WORK TASK →
Lines with the word "wrist" in them are the ones to copy from the records.

Collected data entries →
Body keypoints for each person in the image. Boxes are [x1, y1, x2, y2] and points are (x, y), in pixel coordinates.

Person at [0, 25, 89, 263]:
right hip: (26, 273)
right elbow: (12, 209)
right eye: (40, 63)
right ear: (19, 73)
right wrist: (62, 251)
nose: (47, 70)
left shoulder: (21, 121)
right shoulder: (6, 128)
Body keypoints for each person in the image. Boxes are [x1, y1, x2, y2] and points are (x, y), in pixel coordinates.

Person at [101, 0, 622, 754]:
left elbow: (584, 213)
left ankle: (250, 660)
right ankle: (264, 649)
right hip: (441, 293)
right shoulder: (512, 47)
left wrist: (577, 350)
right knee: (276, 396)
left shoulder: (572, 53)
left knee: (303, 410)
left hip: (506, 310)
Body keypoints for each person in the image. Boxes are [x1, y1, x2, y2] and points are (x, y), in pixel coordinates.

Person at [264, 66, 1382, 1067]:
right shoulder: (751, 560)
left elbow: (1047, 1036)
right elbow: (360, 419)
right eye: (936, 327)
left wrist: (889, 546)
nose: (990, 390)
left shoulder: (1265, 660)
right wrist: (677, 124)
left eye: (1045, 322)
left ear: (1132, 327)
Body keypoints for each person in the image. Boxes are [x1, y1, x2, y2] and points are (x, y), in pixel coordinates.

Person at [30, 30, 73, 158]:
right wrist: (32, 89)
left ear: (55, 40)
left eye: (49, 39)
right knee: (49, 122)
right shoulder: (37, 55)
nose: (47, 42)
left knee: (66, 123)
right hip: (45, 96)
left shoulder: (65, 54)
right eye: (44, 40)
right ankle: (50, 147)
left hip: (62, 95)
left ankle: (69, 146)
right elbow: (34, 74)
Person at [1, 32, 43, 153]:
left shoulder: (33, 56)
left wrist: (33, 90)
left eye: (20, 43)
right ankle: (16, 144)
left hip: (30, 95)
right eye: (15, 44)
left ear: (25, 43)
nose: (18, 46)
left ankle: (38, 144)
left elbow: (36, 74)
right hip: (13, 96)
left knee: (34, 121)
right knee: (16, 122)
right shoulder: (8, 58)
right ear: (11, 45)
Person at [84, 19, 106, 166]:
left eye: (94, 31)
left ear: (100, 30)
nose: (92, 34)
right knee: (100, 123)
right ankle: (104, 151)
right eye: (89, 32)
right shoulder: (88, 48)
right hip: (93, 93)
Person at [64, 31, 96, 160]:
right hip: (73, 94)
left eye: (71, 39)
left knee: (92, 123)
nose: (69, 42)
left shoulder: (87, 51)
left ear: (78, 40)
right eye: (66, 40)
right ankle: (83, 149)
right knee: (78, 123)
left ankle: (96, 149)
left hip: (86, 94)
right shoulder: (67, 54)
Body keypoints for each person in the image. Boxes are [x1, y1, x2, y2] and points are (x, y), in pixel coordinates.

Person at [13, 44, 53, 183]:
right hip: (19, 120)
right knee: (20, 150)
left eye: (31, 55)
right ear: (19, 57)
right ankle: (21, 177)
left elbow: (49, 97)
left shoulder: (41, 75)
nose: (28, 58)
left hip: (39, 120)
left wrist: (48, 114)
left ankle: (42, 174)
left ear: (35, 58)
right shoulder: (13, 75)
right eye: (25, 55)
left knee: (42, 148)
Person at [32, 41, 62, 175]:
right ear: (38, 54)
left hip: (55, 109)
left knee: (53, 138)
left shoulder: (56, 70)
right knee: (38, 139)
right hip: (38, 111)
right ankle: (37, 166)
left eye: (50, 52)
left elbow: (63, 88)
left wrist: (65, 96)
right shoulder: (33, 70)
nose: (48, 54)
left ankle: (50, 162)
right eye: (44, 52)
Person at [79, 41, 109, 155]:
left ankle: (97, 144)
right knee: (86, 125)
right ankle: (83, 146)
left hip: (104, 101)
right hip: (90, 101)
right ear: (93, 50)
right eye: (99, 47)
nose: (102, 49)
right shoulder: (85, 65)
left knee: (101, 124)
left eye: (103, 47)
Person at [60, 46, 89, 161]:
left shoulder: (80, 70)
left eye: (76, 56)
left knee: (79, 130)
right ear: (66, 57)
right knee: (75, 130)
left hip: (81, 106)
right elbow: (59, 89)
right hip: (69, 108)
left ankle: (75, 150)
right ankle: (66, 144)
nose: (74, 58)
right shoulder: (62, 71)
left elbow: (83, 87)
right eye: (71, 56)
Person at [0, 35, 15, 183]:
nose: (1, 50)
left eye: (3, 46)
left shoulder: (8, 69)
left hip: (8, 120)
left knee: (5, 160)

ANSWER BOX →
right wrist: (62, 251)
left wrist: (577, 350)
left wrist: (889, 546)
right wrist: (677, 124)
right wrist: (32, 89)
left wrist: (33, 90)
left wrist: (48, 114)
left wrist: (65, 96)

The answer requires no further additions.